Financiamento público de eventos privados

Realmente, quando nos deparamos com quase cinco milhões para a construção de um palco para servir para dois dias parece-nos um exagero! Bom, mas depois parece que não é para dois dias, mas que afinal vai servir a cidade de Lisboa nos próximos tempos para eventos futuros! Em todo o caso, é muito dinheiro… muitíssimo…

Eu, sinceramente, não tenho falado muito da Jornada Mundial da Juventude (JMJ), mas a revelação dos custos da empreitada para a construção do Palco para o encontro final com os jovens leva-me a dar uma palavra.

Um dos padres que me formou, que é hoje um proeminente bispo, costumava dizer: «Onde entra o dinheiro, sai o Espírito». Isto tenho verificado ao longo da minha vida de padre: sempre que me meti em coisas que envolvem dinheiro, sempre acabei por perder o Espírito que me conduz a mim e à Igreja. 

Isto está claro e explicito no Evangelho no episódio de Judas quando uma mulher gasta um perfume muito caro, feito de nardo, para o colocar sobre os seus pés e enxugando-os com os cabelos. Judas Iscariotes disse: «Por que não se vendeu este perfume por trezentas moedas para distribuir pelos pobres?» (Jo 12, 6). 

Na realidade, Jesus tinha toda a razão… Para quê gastar dinheiro com perfumes para ungir os pés de Jesus? Para quê? Não seria melhor dar aos pobres? Realmente, podemos todos pensar assim: para quê gastar dinheiro em arte? Para quê investir na beleza? Para quê desperdiçar o dinheiro em cultura? Não seria melhor que o Governo, em vez de construir um novo Museu de Arte Contemporânea, desse o dinheiro aos pobres?

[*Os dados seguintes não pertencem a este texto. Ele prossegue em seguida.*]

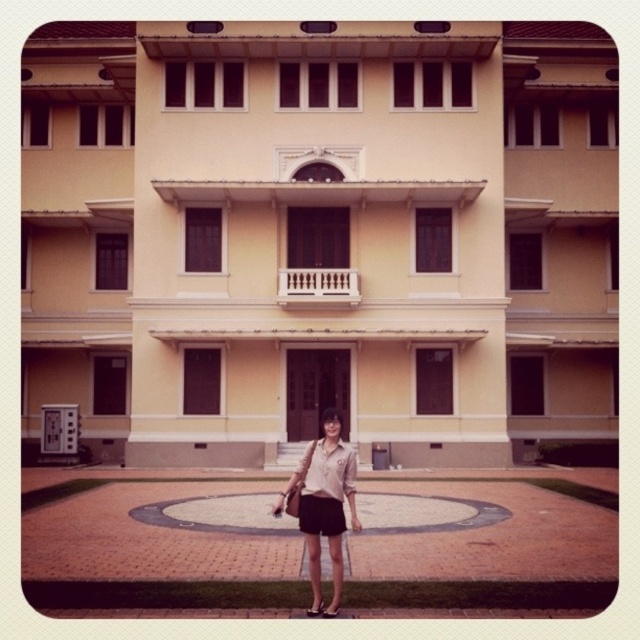
You are a fashion designer observing the scene and want to know which clothing item is larger between the matte beige blouse at center and the light beige fabric dress at center. Could you determine this based on the visual information provided?

The matte beige blouse at center is bigger than the light beige fabric dress at center according to the description.

Looking at this image, you are standing at the point closest to the building in the image. There are two points marked in the scene, point A at coordinates point A is point (298,484) and point B at coordinates point B is point (321,448). Which point is closer to you?

Point A at coordinates point A is point (298,484) is closer to you because it is in front of point B at coordinates point B is point (321,448).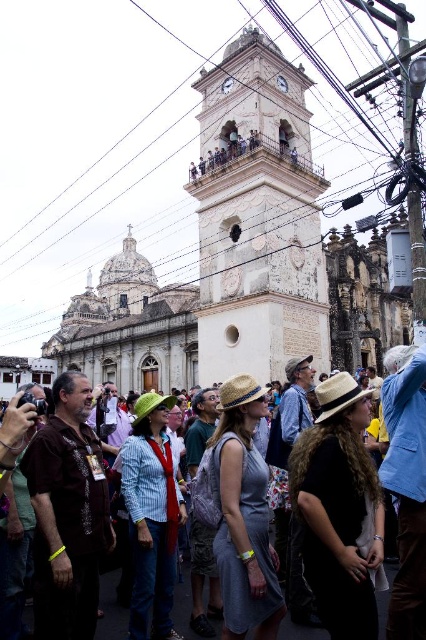
You are a photographer standing in the crowd and want to take a clear photo of the tower without any obstructions. The metallic wire at upper center and the denim jacket at center are in your line of view. Which object is closer to you and might block your view?

The denim jacket at center is closer to you than the metallic wire at upper center, so it might block your view.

Realmente, quando nos deparamos com quase cinco milhões para a construção de um palco para servir para dois dias parece-nos um exagero! Bom, mas depois parece que não é para dois dias, mas que afinal vai servir a cidade de Lisboa nos próximos tempos para eventos futuros! Em todo o caso, é muito dinheiro… muitíssimo mesmo…

Fui ver quanto é que, no ano passado (2022), a Câmara Municipal de Lisboa gastou só para a realização da Web Summit e encontrei a seguinte notícia: «A Câmara de Lisboa vai atribuir de 6,3 milhões de euros à Associação de Turismo de Lisboa (ATL) para a realização da próxima edição da conferência Web Summit, que decorre de 1 a 4 de novembro». Quantos participantes? Cerca de cinquenta mil…

Não quero estar aqui a justificar o investimento feito pelas entidades públicas para recebermos em Portugal um evento que envolve milhões de pessoas. Digo milhões, porque não são só os jovens que virão para as jornadas que serão envolvidos, mas os milhões de voluntários portugueses e famílias que hão de abrir as portas para acolher os jovens durante aquela semana. 

Vou voltar ao Evangelho de São João que conta o episódio da mulher que perfuma os pés de Jesus e onde Judas demonstrou a sua enorme caridade para com os pobres. Sabem o que diz o Evangelho como comentário? Vou transcrever: «Judas não disse aquilo por ter amor aos pobres, mas porque era ladrão. Era ele que tinha a bolsa do dinheiro e roubava do que lá se metia».

Não vale a pena explicar o que vai acontecer durante as semanas da Jornadas Mundiais da Juventude. Ninguém vai querer saber… O que importa é o dinheiro… 

Na semana passada o Papa Francisco pediu às famílias portuguesas que abram a sua casa para receberem os jovens das diferentes culturas do mundo e o vídeo mereceu uma breve notícia com um minuto. Em contraste, o dinheiro gasto pela Câmara Municipal de Lisboa já fez correr muita tinta e muitas falas.

Eu, por minha parte, posso dizer que vale a pena participar e estar atento a este acontecimento tão maravilhoso. Digo-o porque já participei nas Jornadas Mundiais de Paris (1997), Roma (2000), Toronto (2002), Colónia (2005), Madrid, (2011), Cracóvia (2016). Tenho um grande curriculum em JMJ. Garanto-vos que sou muito crítico de muitas coisas, mas se voltei a participar em todas elas, é porque são, de fato, um dos acontecimentos que mais transforma a vida das cidades.